Se você, a exemplo dos professores que
debocharam de passageiro "mal-vestido" no aeroporto, já se
fez esta pergunta, parabéns: você não aprendeu nada.
Por Matheus Pichonelli — 07/02/2014 - Revista Carta Capital
Por Matheus Pichonelli — 07/02/2014 - Revista Carta Capital
O condômino é,
antes de tudo, um especialista no tempo. Quando se
encontra com seus pares, desanda a falar do calor, da
seca, da chuva, do ano que passou voando e da semana
que parece não ter fim. À primeira vista, é um sujeito
civilizado e cordato em sua batalha contra os segundos
insuportáveis de uma viagem sem assunto no elevador.
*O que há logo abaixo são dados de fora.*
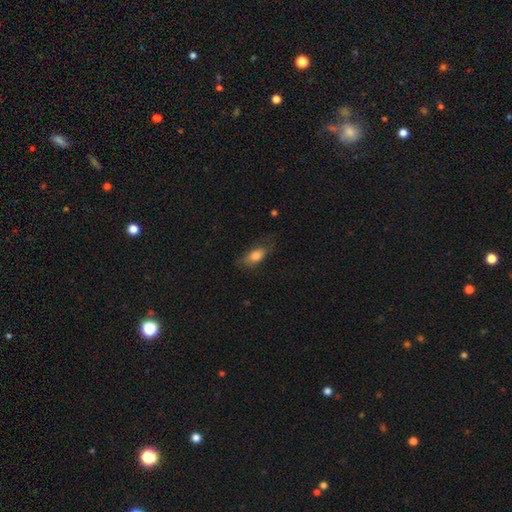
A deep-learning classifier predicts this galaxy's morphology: smooth_or_featured: smooth (p=0.78) [alt: featured or disk p=0.14]
how_rounded: in between (p=0.83) [alt: cigar-shaped p=0.12]
merging: none (p=0.69) [alt: minor disturbance p=0.23]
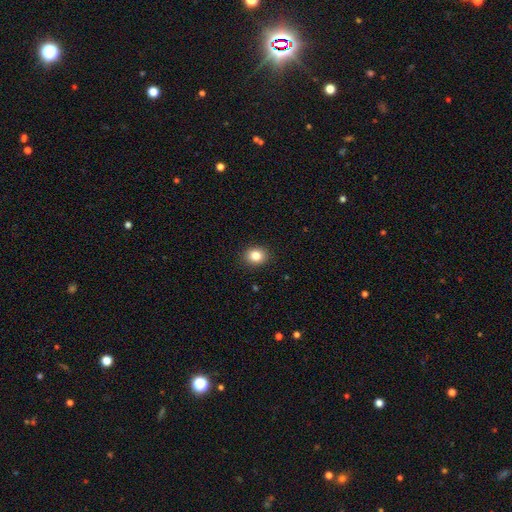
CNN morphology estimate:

Mas tente levantar qualquer questão que não seja a
temperatura e você entende o que moveu todas as
guerras de todas as sociedades em todos os períodos
históricos. Experimente. Reúna dois ou mais condôminos
diante de uma mesma questão e faça o teste. Pode ser
sobre um vazamento. Uma goteira. Uma reforma
inesperada. Uma festa. E sua reunião de condomínio
será a prova de que a humanidade não deu certo.
Dia desses, um
amigo voltou desolado de uma reunião do gênero e
resolveu desabafar no Facebook: “Ontem, na assembleia
de condomínio, tinha gente 'revoltada' porque a
lavadeira comprou um carro. ‘Ganha muito’ e ‘pra quê
eu fiz faculdade’ foram alguns dos comentários. Um dos
condôminos queria proibir que ela estacionasse o carro
dentro do prédio, mesmo informado que a funcionária
paga aluguel da vaga a um dos proprietários”.
Mais à frente,
ele contava como a moça havia se transformado na peça
central de um esforço fiscal. Seu carro-ostentação era
a prova de que havia margem para cortar custos pela
folha de pagamento, a começar por seu emprego. A ideia
era baratear a taxa de condomínio em 20 reais por
apartamento.
Sem que se
perceba, reuniões como esta dizem mais sobre nossa
tragédia humana do que se imagina. A do Brasil é
enraizada, incolor e ofuscada por um senso comum
segundo o qual tudo o que acontece de ruim no mundo
está em Brasília, em seus políticos, em seus acordos e
seus arranjos. Sentados neste discurso, de que a fonte
do mal é sempre a figura distante, quase
desmaterializada, reproduzimos uma indigência humana e
moral da qual fazemos parte e nem nos damos conta.
Dias atrás,
outro amigo, nascido na Colômbia, me contava um fato
que lhe chamava a atenção ao chegar ao Brasil. Aqui,
dizia ele, as pessoas fazem festa pelo fato de
entrarem em uma faculdade. O que seria o começo da
caminhada, em condições normais de pressão e
temperatura, é tratado muitas vezes como fim da linha
pela cultura local da distinção. O ritual de passagem,
da festa dos bixos aos carros presenteados como
prêmios aos filhos campeões, há uma
mensagem quase cifrada: “você conseguiu: venceu a
corrida principal, o funil social chamado vestibular,
e não tem mais nada a provar para ninguém. Pode morrer
em paz”.
Não importa se,
muitas e tantas vezes, o curso é ruim. Se o professor
é picareta. Se não há critério pedagógico. Se não é
preciso ler duas linhas de texto para passar na prova.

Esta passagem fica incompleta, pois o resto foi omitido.